This example is part of the "Ethernet Throughput in NXP's Microcontrollers" article.
The goal is to measure an estimated Ethernet throughput, and compare different scenarios
in order to understand the factors that influence ethernet performance.

Scenario 1 - "Ideal" scenario:
In this case, the test sets up the descriptors' data buffers with the test's pattern, and only the 
TxProduceIndex is incremented 50 times (each for every packet to send) in order to trigger the frame 
transmission. In other words, the application is not considered at all, and even when this is not a 
typical user's case, it will provide the maximum possible Throughput in transmission. 
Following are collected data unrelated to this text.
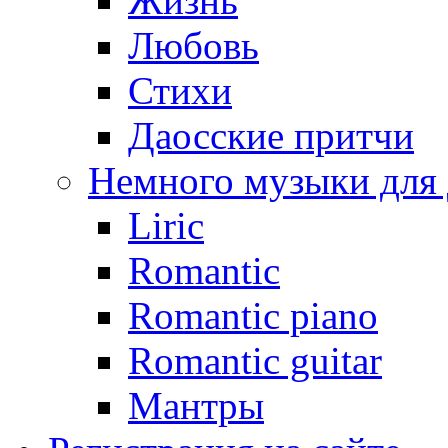
Жизнь
Любовь
Стихи
Даосские притчи
Немного музыки для
Liric
Romantic
Romantic piano
Romantic guitar
Мантры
Scenario 2 - "Typical" scenario:
This case represents the typical case in which the application will copy the data into the descriptors
data buffers before sending the frame. Comparing the results of this case with the previous one, we can 
see how the application is affecting the overall performance. This case should not be considered as the 
actual EMAC Throughput. However, we are considering it here just to show how non-optimized applications 
may lower overall results giving the impression that the hardware is too slow.
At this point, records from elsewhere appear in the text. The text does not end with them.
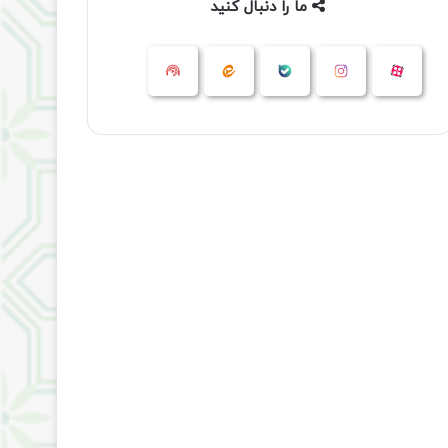
ما را دنبال کنید
آپارات
بله
اینستاگرام
ایتا
شنوتو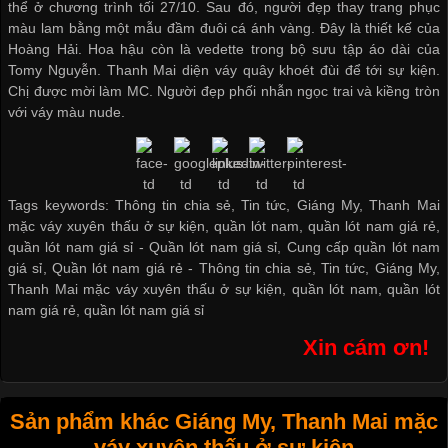
thể ở chương trình tối 27/10. Sau đó, người đẹp thay trang phục
màu lam bằng một mẫu đầm đuôi cá ánh vàng. Đây là thiết kế của
Hoàng Hải. Hoa hậu còn là vedette trong bộ sưu tập áo dài của
Tomy Nguyễn. Thanh Mai diện váy quây khoét đùi để tới sự kiện.
Chị được mời làm MC. Người đẹp phối nhẫn ngọc trai và kiềng tròn
với váy màu nude.
Tags keywords: Thông tin chia sẻ, Tin tức, Giáng My, Thanh Mai
mặc váy xuyên thấu ở sự kiện, quần lót nam, quần lót nam giá rẻ,
quần lót nam giá sỉ -
Quần lót nam giá sỉ
,
Cung cấp quần lót nam
giá sỉ
,
Quần lót nam giá rẻ
-
Thông tin chia sẻ
,
Tin tức
,
Giáng My
,
Thanh Mai mặc váy xuyên thấu ở sự kiện
,
quần lót nam
,
quần lót
nam giá rẻ
,
quần lót nam giá sỉ
Xin cám ơn!
Sản phẩm khác Giáng My, Thanh Mai mặc
váy xuyên thấu ở sự kiện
Scenario 3 - "Optimized" scenario:  
This test uses DMA in order to copy the application's data into the descriptors' data buffers. This case 
considers a real application but using optimized methods which effectively take the advantage of the 
fast hardware. 

Tests Conditions:

MCU:  LPC1768 running at 100MHz
Board:  Keil MCB1700
PHY chip:  National DP83848 (RMII interface)
Tool Chain: Keil uVision 4 v4.1

Code running from RAM
TxDescriptorNumber = 3
Ethernet mode:  Full Duplex - 100Mbps

Test Description:

In order to get the maximum Throughput, we are sending 50 frames of 1500 bytes each one, consisting on 75Kbytes 
of payload (useful data). In order to measure the time this process takes, we are setting a GPIO pin (P0.0) just before 
starting sending the frames and we are clearing this pin as soon as we finish with the process. In this way, 
using a scope, we can measure the time as the width of the generated pulse at the P0.0 pin. We are connecting 
the board with a PC using an Ethernet cross cable. The PC runs a sniffer program as a way to verify if the 
50 frames were sent and the data is correct. We use a specific pattern in the payload so it can be easily 
recognized if there is any error. In case the 50 frames arrived at the PC with no errors, the test is considered valid.

Example Configuration:
In file "config.h" configure (using Configuration Wizard) the desired scenario.
Optionally, the number of frames to send and the frame size can also be modified from this file.